Die Geschichte ihrer Großmutter beschreibt Pflaum-Richter vom Stadtensemble in der performativen Lesung "Ein Pfund Spargel". Sie selbst lernte die Großmutter als umtriebige Hausfrau kennen, die sich stets für ihre Kinder und Enkelkinder aufopferte, dabei vom Großvater abschätzig behandelt wurde. Die Performance ist Teil der "Ostopia"-Thementage am Nationalthater Mannheim anlässlich der zwanzigjährigen EU-Osterweiterungen. Durch den Beitritt zur EU wurde Mannheim erneut Wohnort für viele Migrant:innen, manchmal nur für eine Saison. Doch diese Menschen hängen häufig im Dazwischen fest: zwischen Ost und West, den Generationen, den Klassen. Sie sind zwar nicht wenige, trotzdem aber kaum sichtbar. Deshalb hat sich das Stadtensemble Mannheim auf Spurensuche der polnischen Arbeitsmigrant:innen gemacht.

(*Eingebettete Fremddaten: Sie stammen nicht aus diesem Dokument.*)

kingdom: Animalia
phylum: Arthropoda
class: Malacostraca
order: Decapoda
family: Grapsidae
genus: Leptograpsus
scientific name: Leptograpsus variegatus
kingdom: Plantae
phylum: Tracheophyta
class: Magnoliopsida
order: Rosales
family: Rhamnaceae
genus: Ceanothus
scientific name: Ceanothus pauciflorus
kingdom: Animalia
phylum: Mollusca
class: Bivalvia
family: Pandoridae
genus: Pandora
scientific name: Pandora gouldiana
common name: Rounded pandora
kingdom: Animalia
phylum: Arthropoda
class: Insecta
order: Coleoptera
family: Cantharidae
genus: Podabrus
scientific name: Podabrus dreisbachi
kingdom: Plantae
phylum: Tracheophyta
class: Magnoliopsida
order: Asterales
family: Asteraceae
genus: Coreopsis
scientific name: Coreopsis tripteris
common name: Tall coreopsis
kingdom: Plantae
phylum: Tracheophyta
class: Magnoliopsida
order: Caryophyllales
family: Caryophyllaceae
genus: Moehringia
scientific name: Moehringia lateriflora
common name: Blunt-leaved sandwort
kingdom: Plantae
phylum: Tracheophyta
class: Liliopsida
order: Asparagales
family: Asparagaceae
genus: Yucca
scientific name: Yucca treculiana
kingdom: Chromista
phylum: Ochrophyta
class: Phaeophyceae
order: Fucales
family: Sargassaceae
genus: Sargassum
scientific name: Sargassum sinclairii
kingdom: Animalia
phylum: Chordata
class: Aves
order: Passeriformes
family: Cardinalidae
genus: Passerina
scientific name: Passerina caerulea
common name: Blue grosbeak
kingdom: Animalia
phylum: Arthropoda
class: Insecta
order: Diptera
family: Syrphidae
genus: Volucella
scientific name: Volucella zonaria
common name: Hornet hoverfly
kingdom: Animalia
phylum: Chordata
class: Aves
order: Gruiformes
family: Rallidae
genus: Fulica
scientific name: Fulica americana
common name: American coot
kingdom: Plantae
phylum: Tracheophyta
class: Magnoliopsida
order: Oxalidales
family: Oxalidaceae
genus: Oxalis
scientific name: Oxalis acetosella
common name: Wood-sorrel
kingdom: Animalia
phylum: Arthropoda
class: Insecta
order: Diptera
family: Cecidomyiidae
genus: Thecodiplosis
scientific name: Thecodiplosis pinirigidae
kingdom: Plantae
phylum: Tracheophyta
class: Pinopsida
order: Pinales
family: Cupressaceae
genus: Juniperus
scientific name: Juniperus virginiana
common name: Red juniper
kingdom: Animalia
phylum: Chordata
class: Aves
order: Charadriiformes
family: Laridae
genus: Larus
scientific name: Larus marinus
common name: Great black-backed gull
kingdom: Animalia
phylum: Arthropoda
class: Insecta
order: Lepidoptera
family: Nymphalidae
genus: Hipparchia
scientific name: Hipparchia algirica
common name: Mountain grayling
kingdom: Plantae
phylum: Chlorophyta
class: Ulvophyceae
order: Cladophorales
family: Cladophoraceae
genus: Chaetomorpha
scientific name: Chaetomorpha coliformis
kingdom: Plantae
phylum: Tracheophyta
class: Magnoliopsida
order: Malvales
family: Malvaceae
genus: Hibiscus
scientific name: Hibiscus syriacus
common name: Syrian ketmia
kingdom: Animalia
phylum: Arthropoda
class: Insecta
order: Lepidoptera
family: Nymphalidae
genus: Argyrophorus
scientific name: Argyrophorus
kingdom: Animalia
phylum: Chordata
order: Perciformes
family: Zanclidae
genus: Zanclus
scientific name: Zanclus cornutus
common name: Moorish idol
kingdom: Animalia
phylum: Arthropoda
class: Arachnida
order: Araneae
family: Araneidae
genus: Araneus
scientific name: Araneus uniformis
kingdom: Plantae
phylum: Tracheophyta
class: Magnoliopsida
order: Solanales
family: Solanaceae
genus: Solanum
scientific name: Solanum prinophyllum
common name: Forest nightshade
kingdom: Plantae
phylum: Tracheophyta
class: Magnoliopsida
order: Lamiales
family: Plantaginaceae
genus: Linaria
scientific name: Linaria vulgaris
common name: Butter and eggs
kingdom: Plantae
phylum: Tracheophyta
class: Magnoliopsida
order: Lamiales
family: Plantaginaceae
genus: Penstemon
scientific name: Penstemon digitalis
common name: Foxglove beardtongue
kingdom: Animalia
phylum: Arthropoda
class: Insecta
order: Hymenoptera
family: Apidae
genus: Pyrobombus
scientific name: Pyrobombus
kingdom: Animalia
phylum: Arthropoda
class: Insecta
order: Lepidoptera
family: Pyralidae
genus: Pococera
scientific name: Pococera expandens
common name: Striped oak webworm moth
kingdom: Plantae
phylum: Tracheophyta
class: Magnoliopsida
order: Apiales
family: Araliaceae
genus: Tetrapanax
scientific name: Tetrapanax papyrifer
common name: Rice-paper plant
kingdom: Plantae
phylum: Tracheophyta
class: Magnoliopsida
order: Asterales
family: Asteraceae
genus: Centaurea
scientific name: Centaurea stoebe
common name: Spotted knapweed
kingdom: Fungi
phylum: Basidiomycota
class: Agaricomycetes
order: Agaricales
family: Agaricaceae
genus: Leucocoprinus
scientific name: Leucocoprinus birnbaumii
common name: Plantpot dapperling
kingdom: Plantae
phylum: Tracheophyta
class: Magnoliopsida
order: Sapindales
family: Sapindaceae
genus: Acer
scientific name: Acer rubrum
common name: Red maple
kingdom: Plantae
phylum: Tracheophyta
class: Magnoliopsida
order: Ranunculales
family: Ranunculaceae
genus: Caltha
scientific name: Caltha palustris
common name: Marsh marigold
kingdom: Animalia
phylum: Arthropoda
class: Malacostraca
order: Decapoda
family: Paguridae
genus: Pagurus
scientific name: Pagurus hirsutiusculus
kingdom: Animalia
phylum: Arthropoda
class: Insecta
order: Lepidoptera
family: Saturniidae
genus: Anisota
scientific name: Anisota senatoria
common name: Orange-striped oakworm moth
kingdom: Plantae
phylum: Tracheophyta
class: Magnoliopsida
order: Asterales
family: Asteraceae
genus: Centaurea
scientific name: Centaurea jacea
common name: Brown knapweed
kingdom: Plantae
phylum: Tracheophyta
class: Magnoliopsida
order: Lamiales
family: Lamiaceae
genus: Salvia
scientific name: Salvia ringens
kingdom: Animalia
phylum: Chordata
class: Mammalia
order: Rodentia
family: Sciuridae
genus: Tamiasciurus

Festgefahren in Zwischenräumen
45 Prozent der Menschen in Mannheim besitzen eine familiäre Einwanderungsgeschichte. Grund genug, um im Stadtensemble immer wieder übers Ankommen zu sprechen und wie es sich anfühlt, mehrere Heimaten zu haben, sagt die künstlerische Leiterin Beata Anna Schmutz. Sie selbst ist in Danzig geboren und noch vor dem EU-Eintritt Polens zum Studieren nach Heidelberg gekommen. Kurz vor Weihnachten 2023 klickte sie sich auf der Suche nach der Kindermesse durch die Website der polnischen Gemeinde Mannheim und landete dabei zufällig auf einer Seite zur Geschichte der Arbeitsmigration von Polen nach Mannheim. Sie sei davon überrascht gewesen, wie früh die Arbeitsmigration aus Osteuropa nach Deutschland anfing. Und ihr ist dabei aufgefallen: Bei den vielen Gesprächen im Ensemble hätten sie sich noch nie mit der Perspektive über die viertgrößte Einwanderungsgruppe in der Stadt – Menschen aus Polen – beschäftigt.